Bunny gave him his hand on it; and not one of the veteran poker-players who sat all night in the smoke-filled living-room of the “ranch-house” at Paradise could have acted more perfectly the part of impassivity. Bunny even made himself finish lunch, and he wrote a check to cover part of the debt of the labor college, and gave his friend a hearty farewell and best wishes for his new job. Then he drove off in his car, and was free to look as he felt, which was quite unhappy!

He decided that it was his duty to tell his father about this conversation.

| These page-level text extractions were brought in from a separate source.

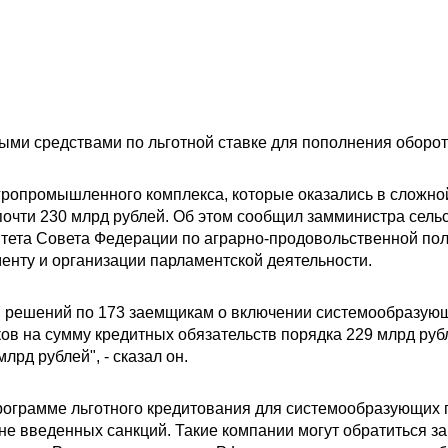
ыми средствами по льготной ставке для пополнения оборот
опромышленного комплекса, которые оказались в сложной
почти 230 млрд рублей. Об этом сообщил замминистра сель
итета Совета Федерации по аграрно-продовольственной по
енту и организации парламентской деятельности.
57 решений по 173 заемщикам о включении системообразующ
ов на сумму кредитных обязательств порядка 229 млрд рубл
лрд рублей", - сказал он.
 программе льготного кредитования для системообразующих
не введенных санкций. Такие компании могут обратиться з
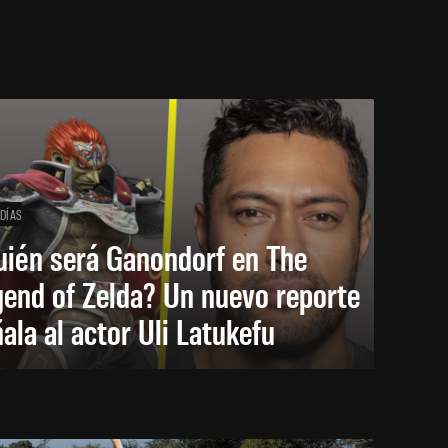
 DÍAS
uién será Ganondorf en The
end of Zelda? Un nuevo reporte
ala al actor Uli Latukefu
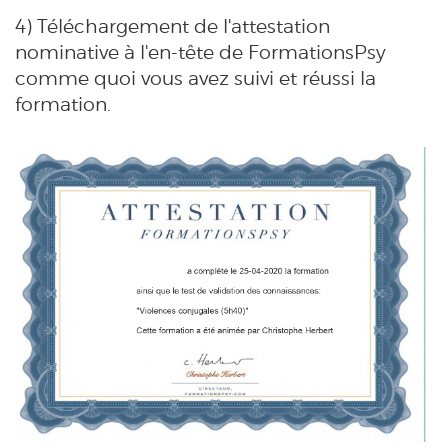
4) Téléchargement de l'attestation
nominative à l'en-tête de FormationsPsy
comme quoi vous avez suivi et réussi la
formation.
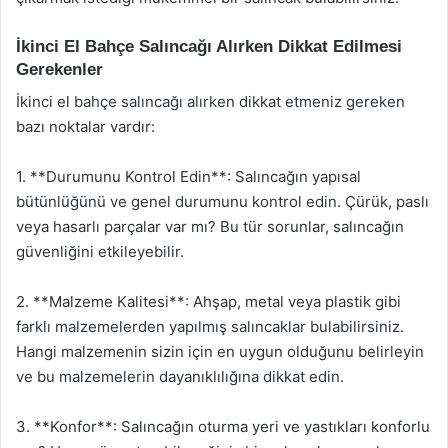
İkinci El Bahçe Salıncağı Alırken Dikkat Edilmesi
Gerekenler
İkinci el bahçe salıncağı alırken dikkat etmeniz gereken
bazı noktalar vardır:
1. **Durumunu Kontrol Edin**: Salıncağın yapısal
bütünlüğünü ve genel durumunu kontrol edin. Çürük, paslı
veya hasarlı parçalar var mı? Bu tür sorunlar, salıncağın
güvenliğini etkileyebilir.
2. **Malzeme Kalitesi**: Ahşap, metal veya plastik gibi
farklı malzemelerden yapılmış salıncaklar bulabilirsiniz.
Hangi malzemenin sizin için en uygun olduğunu belirleyin
ve bu malzemelerin dayanıklılığına dikkat edin.
3. **Konfor**: Salıncağın oturma yeri ve yastıkları konforlu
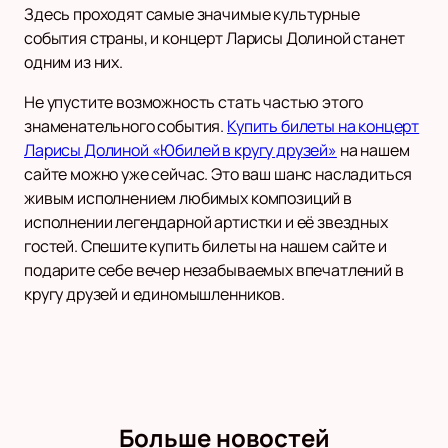
Здесь проходят самые значимые культурные
события страны, и концерт Ларисы Долиной станет
одним из них.
Не упустите возможность стать частью этого
знаменательного события.
Купить билеты на концерт
Ларисы Долиной «Юбилей в кругу друзей»
на нашем
сайте можно уже сейчас. Это ваш шанс насладиться
живым исполнением любимых композиций в
исполнении легендарной артистки и её звездных
гостей. Спешите купить билеты на нашем сайте и
подарите себе вечер незабываемых впечатлений в
кругу друзей и единомышленников.
Больше новостей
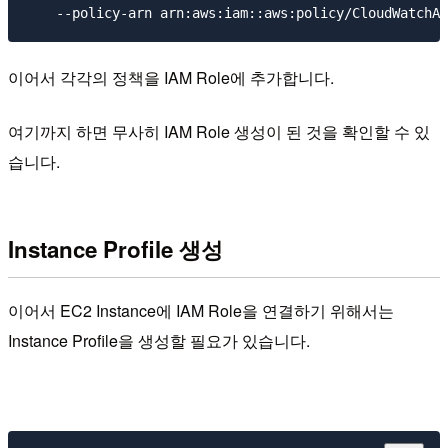
이어서 각각의 정책을 IAM Role에 추가합니다.
여기까지 하면 무사히 IAM Role 생성이 된 것을 확인할 수 있
습니다.
Instance Profile 생성
이어서 EC2 Instance에 IAM Role을 연결하기 위해서는
Instance Profile을 생성할 필요가 있습니다.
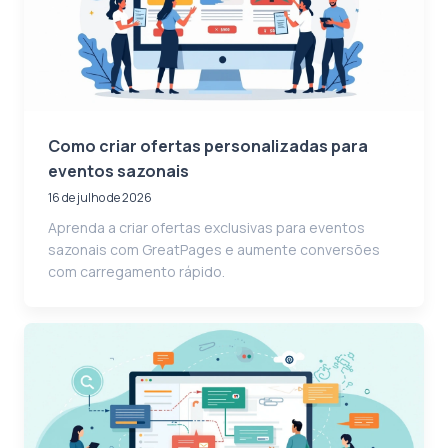
Como criar ofertas personalizadas para
eventos sazonais
16 de julho de 2026
Aprenda a criar ofertas exclusivas para eventos
sazonais com GreatPages e aumente conversões
com carregamento rápido.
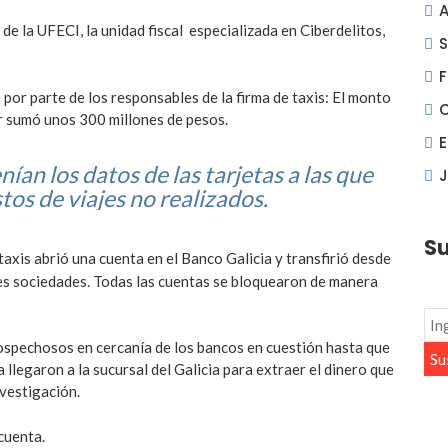
A
de la UFECI, la unidad fiscal especializada en Ciberdelitos,
S
F
 por parte de los responsables de la firma de taxis: El monto
r sumó unos 300 millones de pesos.
an los datos de las tarjetas a las que
J
tos de viajes no realizados.
Su
axis abrió una cuenta en el Banco Galicia y transfirió desde
tes sociedades. Todas las cuentas se bloquearon de manera
ospechosos en cercanía de los bancos en cuestión hasta que
a llegaron a la sucursal del Galicia para extraer el dinero que
nvestigación.
cuenta.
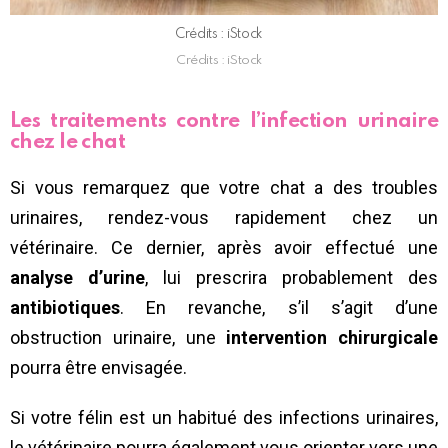
Crédits : iStock
Crédits : iStock
Les traitements contre l’infection urinaire
chez le chat
Si vous remarquez que votre chat a des troubles
urinaires, rendez-vous rapidement chez un
vétérinaire. Ce dernier, après avoir effectué une
analyse d’urine
, lui prescrira probablement des
antibiotiques
. En revanche, s’il s’agit d’une
obstruction urinaire, une
intervention chirurgicale
pourra être envisagée.
Si votre félin est un habitué des infections urinaires,
le vétérinaire pourra également vous orienter vers une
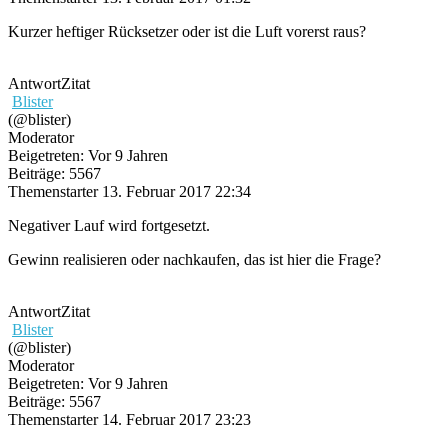
Kurzer heftiger Rücksetzer oder ist die Luft vorerst raus?
Antwort
Zitat
Blister
(@blister)
Moderator
Beigetreten: Vor 9 Jahren
Beiträge: 5567
Themenstarter
13. Februar 2017 22:34
Negativer Lauf wird fortgesetzt.
Gewinn realisieren oder nachkaufen, das ist hier die Frage?
Antwort
Zitat
Blister
(@blister)
Moderator
Beigetreten: Vor 9 Jahren
Beiträge: 5567
Themenstarter
14. Februar 2017 23:23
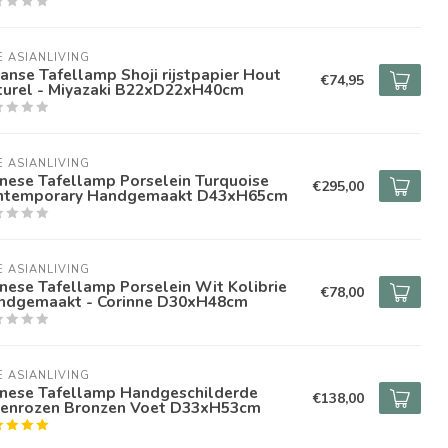
E ASIANLIVING
anse Tafellamp Shoji rijstpapier Hout
€74,95
turel - Miyazaki B22xD22xH40cm
E ASIANLIVING
nese Tafellamp Porselein Turquoise
€295,00
ntemporary Handgemaakt D43xH65cm
E ASIANLIVING
nese Tafellamp Porselein Wit Kolibrie
€78,00
ndgemaakt - Corinne D30xH48cm
E ASIANLIVING
inese Tafellamp Handgeschilderde
€138,00
oenrozen Bronzen Voet D33xH53cm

It couldn’t make any difference to Dan Irving’s work, and it might yet be possible to keep Dad out of the mess. But when the elder Ross got home that evening, Bunny had no time to get in a word. “Well, son, we got those leases!”

“You don’t say, Dad!”

“They’ve been approved, and Verne left for Washington today. They’ll be signed next week, and you and me are going to take a trip and have some fun!”

IX

Joe and Ikey Menzies had been out of jail for a couple of months, their comrades of the Workers’ party having scraped together the bail. Now came their trial, with several other members of the party. The state was undertaking to show that this organization was nothing but the Communist party under a camouflage; it was the “legal” part of the organization, but the real direction was in the hands of an “underground” group, which received funds and took orders from Moscow. It advocated the forcible overthrow of the “capitalist state,” and the setting up of a “dictatorship of the proletariat,” after the Russian pattern. On the other hand, the indicted men claimed that they had organized a legitimate working-class political party, and their attitude to violence was purely defensive. They believed the capitalists would never permit the power to be taken from them peaceably; it was the capitalists who would overthrow the constitution, and the workers would have to defend themselves.